Langlebige Horrorfranchises gibt es reichlich, qualitativ sind sie aber in der Regel ein ewiges Auf und Ab. Ob nun Halloween, Freitag der 13., Texas Chainsaw Massacre oder Child's Play, wirklich sicher sein kann man sich nie, was ein neuer Ableger mit sich bringt. Die Evil Dead-Reihe hat in den letzten vier Jahrzehnten jedoch echte Beständigkeit bewiesen, ohne dabei zu enttäuschen. Und das, obwohl es stilistisch in unterschiedlichste Richtungen ging: vom düsteren Horror bis zum albernen Spaß war schon alles dabei. Selbst das knallharte Remake von Fede Álvarez (das ungekürzt in Deutschland auf dem Index steht), war eine richtig positive Überraschung, was man von vielen anderen Remakes diverser Klassikern nicht behaupten kann.
Dennoch sollte es lange zehn Jahre bis zur indirekten Fortsetzung Evil Dead Rise dauern, für die diesmal Lee Cronin (The Hole in the Ground) verantwortlich ist. Trotz hoher Beliebtheit der Marke war ursprünglich vorgesehen, den Film direkt auf HBO Max im Streaming zu veröffentlichen. Doch Testscreenings verliefen derart gut, dass sich das Studio kurzerhand umentschied und einen Kinorelease freigab. Definitiv die richtige Entscheidung, denn auch diesmal kommen Genrefans voll auf ihre Kosten. Dieser Film gehört auf jeden Fall auf die große Leinwand!
Evil Dead Rise verlagert den Schauplatz von der Waldhütte in die Großstadt. In einem in die Jahre gekommenen Gebäudekomplex LA's bekommt es dabei eine fünfköpfige Familie schon bald mit den sadistischen Dämonen zu tun. Wie das Necronomicon (das Buch der Toten, das alles Übel in Gang setzt) in ihre Hände fällt, ist eigentlich ziemlich absurd herbeigeführt, jedoch angesichts des Spaßes, der sich anschließend daraus entwickelt, glücklicherweise schnell wieder vergessen.
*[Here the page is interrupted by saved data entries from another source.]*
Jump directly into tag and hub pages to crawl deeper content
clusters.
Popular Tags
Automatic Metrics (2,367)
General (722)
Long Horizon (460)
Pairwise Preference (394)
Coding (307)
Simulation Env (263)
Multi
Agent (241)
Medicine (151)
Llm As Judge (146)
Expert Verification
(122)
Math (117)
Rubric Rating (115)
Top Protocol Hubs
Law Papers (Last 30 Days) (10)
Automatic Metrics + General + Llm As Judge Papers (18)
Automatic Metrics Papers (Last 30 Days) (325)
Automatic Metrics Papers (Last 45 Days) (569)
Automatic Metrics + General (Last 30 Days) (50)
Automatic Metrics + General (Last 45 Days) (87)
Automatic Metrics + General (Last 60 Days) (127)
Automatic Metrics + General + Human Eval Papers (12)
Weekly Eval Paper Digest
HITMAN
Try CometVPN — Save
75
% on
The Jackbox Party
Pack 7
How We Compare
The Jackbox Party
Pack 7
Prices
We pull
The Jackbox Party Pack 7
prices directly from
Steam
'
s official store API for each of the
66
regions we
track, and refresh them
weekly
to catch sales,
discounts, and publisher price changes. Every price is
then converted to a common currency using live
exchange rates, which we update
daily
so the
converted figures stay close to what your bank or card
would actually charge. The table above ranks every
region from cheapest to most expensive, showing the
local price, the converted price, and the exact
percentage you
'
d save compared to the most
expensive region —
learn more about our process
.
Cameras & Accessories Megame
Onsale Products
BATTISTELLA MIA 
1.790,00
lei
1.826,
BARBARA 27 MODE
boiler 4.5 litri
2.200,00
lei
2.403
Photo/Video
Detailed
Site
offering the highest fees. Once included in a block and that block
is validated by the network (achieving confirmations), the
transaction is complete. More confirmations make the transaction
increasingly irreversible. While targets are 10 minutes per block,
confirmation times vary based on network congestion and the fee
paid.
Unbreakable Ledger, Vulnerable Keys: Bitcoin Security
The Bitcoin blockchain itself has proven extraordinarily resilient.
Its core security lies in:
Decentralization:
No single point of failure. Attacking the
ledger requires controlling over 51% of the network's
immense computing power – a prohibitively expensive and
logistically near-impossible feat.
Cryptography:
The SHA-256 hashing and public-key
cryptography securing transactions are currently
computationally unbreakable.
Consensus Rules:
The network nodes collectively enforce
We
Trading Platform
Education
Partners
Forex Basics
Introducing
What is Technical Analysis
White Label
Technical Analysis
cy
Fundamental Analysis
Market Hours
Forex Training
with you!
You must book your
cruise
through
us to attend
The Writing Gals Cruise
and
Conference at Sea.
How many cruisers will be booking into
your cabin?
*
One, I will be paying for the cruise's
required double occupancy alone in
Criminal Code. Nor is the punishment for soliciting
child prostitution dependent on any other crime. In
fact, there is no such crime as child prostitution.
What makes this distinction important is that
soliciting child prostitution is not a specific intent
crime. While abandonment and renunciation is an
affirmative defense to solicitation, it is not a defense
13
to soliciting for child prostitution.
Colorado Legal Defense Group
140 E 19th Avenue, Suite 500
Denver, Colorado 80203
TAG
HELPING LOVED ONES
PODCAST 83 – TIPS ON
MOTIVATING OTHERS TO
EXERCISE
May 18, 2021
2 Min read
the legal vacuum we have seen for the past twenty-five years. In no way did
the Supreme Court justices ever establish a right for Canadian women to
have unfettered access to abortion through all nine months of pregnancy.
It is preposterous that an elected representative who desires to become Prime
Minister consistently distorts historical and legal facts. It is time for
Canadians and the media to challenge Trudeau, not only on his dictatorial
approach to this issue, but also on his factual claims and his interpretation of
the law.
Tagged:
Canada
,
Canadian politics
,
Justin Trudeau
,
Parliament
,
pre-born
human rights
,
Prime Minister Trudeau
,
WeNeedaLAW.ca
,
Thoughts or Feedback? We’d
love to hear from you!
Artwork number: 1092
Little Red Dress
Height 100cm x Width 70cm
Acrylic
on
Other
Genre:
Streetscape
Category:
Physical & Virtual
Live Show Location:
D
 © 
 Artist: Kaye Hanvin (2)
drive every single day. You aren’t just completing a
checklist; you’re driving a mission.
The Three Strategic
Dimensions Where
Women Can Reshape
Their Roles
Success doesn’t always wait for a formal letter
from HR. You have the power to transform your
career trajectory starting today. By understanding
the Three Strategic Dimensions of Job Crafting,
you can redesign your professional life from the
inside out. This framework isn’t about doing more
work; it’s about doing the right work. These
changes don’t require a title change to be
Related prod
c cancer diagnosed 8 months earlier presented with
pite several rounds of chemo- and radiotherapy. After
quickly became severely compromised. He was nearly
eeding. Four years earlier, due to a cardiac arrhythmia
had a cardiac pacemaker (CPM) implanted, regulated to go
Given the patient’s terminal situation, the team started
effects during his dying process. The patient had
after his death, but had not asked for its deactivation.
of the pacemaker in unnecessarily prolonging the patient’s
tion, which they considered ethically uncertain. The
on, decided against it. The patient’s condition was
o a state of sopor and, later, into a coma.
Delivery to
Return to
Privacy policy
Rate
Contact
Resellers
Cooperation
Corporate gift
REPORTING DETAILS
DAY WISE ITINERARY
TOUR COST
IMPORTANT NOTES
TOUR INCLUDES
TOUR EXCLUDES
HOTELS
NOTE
Der Kulissenwechsel stellt sich schon bald als echte Stärke heraus, denn er bringt eine angenehme Frische und ein beklemmendes Gefühl mit sich. Die Akteure können den Handlungsort aus gegebenen Gründen nicht verlassen und sind den dortigen teuflischen Spielereien hilflos ausgeliefert.
Stilistisch hält sich Cronin mit seinem Film nah am Stil des Vorgängers von Álvarez. Bedeutet, dass auch Evil Dead Rise ein richtig harter, blutiger Horrorschocker ist, der durch und durch finster und diabolisch ausfällt. Und all die (originell erdachten) Gemeinheiten werden in einem derart hohen Tempo aufgefahren, dass Leerlauf oder Monotonie gar nicht erst möglich werden. Der psychische und auch physische Terror spielt sich hier vor allem innerhalb einer Familie ab und macht auch vor Kindern nicht halt, wodurch der ganze Spuk noch an Intensität gewinnt. Die hervorragende Maskentechnik und der Einsatz von reichlich Kunstblut (stolze 6500 Lieter wurden hier verwendet) unterstreichen das Engagement und die generell sehr hohe handwerkliche Kompetenz des Teams, das CGI meist bedacht statt aufdringlich einsetzt und so für einen stimmigen Look sorgt.
Evil Dead Rise erlaubt sich zwischendurch auch einige fiese Späßchen, die grob an vergangene Tage erinnern, ohne es damit aber zu übertreiben und zu albern auszuarten. Von einem Ash vs. Evil Dead, Tanz der Teufel 2 oder Army of Darkness ist man also weit entfernt, der Ton bleibt insgesamt weitestgehend ernst und unheimlich. Doch mit gutem schwarzen Humor, der dezent eingebaut wird, macht sich der Film an passender Stelle locker und sorgt für Kurzweil, ohne, dass man ihn seiner Spannung beraubt.
Lob verdienen auch die Darsteller*innen, allen voran Alyssa Sutherland (Vikings) und Lily Sullivan (Monolith). Beide gehen wahrlich durch die Hölle, was sie auf jeweils ihre Art richtig gut meistern. Franchise-Urgestein Bruce Campbell hat sich bekanntlich nach Beenden der Serie aus der Reihe verabschiedet, hier ist er nur noch hinter der Kamera als ausführender Produzent mit an Bord. Das ist natürlich irgendwo schade, verhilft Evil Dead Rise allerdings auch dazu, auf eigenen Beinen zu stehen. Und das gelingt dem Film ziemlich gut. Auf gelegentlichen Fanservice in Form kleinerer Hommagen muss man aber trotzdem nicht verzichten.